▶ _ACTION ITEM_
Provide again, from the entries below, every line from the one containing "We also provide" through the one containing "gaining familiarity with.", exactly as written, and no other line.

*** DATA LISTING ***

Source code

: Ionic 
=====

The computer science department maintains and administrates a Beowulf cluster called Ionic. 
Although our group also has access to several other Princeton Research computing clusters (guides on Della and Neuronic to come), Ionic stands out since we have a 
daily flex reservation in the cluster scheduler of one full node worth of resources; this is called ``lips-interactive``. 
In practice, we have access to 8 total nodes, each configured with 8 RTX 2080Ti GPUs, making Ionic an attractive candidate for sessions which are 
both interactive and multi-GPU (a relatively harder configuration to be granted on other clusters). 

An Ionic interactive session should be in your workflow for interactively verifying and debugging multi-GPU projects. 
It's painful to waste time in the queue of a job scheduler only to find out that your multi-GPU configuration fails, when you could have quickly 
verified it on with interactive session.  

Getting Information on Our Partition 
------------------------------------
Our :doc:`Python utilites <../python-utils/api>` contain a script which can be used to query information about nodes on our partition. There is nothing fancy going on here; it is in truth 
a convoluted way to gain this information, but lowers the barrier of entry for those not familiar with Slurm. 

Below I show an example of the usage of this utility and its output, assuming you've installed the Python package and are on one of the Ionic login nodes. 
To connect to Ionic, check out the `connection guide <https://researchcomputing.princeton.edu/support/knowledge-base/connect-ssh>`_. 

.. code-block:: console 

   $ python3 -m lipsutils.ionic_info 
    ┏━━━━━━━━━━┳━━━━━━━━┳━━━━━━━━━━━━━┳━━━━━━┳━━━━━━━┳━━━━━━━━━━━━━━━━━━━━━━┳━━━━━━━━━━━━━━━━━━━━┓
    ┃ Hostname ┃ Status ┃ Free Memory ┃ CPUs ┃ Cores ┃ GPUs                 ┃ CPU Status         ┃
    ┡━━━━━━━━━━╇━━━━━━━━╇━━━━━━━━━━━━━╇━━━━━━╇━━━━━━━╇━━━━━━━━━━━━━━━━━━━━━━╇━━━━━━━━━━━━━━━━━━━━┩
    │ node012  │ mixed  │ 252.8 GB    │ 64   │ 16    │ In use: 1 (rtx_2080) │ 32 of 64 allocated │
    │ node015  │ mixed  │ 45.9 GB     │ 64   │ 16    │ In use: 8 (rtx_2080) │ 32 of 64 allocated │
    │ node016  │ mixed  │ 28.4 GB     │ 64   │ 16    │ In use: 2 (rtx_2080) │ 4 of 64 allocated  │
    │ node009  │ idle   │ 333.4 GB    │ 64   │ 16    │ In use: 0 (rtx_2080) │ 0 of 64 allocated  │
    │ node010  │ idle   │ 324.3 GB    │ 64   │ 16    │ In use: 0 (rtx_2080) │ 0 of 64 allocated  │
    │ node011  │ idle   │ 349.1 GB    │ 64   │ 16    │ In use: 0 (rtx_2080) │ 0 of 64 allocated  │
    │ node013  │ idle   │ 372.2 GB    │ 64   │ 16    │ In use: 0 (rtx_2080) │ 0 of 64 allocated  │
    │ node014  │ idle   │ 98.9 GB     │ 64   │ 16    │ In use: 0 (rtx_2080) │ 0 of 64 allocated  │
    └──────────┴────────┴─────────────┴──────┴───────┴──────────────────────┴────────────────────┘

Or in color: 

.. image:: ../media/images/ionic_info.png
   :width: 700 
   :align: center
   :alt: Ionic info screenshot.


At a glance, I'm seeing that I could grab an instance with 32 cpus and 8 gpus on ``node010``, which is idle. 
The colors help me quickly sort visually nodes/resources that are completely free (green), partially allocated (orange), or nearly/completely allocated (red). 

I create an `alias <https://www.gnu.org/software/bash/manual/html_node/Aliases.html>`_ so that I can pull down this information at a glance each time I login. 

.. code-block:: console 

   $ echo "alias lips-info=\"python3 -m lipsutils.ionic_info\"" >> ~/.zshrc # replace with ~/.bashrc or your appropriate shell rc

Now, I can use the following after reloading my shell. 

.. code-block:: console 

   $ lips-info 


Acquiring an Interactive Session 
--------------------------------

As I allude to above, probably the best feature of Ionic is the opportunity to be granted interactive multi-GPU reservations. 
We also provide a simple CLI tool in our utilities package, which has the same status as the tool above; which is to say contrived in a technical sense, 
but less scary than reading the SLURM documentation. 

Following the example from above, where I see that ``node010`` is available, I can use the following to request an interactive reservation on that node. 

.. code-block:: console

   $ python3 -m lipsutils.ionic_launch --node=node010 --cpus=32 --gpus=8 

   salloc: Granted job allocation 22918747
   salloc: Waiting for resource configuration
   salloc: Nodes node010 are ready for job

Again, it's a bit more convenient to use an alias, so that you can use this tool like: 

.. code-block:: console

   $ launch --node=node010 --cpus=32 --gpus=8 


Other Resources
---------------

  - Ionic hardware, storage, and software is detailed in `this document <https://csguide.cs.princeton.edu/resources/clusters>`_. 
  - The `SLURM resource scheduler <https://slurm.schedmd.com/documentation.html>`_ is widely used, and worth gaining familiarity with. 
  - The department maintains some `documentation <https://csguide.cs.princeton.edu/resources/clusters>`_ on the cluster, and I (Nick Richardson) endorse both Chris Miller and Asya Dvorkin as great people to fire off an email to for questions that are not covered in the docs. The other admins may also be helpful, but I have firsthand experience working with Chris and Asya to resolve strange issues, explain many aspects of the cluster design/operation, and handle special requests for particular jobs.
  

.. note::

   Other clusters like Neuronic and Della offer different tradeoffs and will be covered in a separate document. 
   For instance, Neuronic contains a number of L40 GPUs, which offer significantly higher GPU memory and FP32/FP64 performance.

***

▶ _TASK SOLUTION_
We also provide a simple CLI tool in our utilities package, which has the same status as the tool above; which is to say contrived in a technical sense, 
but less scary than reading the SLURM documentation. 

Following the example from above, where I see that ``node010`` is available, I can use the following to request an interactive reservation on that node. 

.. code-block:: console

   $ python3 -m lipsutils.ionic_launch --node=node010 --cpus=32 --gpus=8 

   salloc: Granted job allocation 22918747
   salloc: Waiting for resource configuration
   salloc: Nodes node010 are ready for job

Again, it's a bit more convenient to use an alias, so that you can use this tool like: 

.. code-block:: console

   $ launch --node=node010 --cpus=32 --gpus=8 


Other Resources
---------------

  - Ionic hardware, storage, and software is detailed in `this document <https://csguide.cs.princeton.edu/resources/clusters>`_. 
  - The `SLURM resource scheduler <https://slurm.schedmd.com/documentation.html>`_ is widely used, and worth gaining familiarity with. 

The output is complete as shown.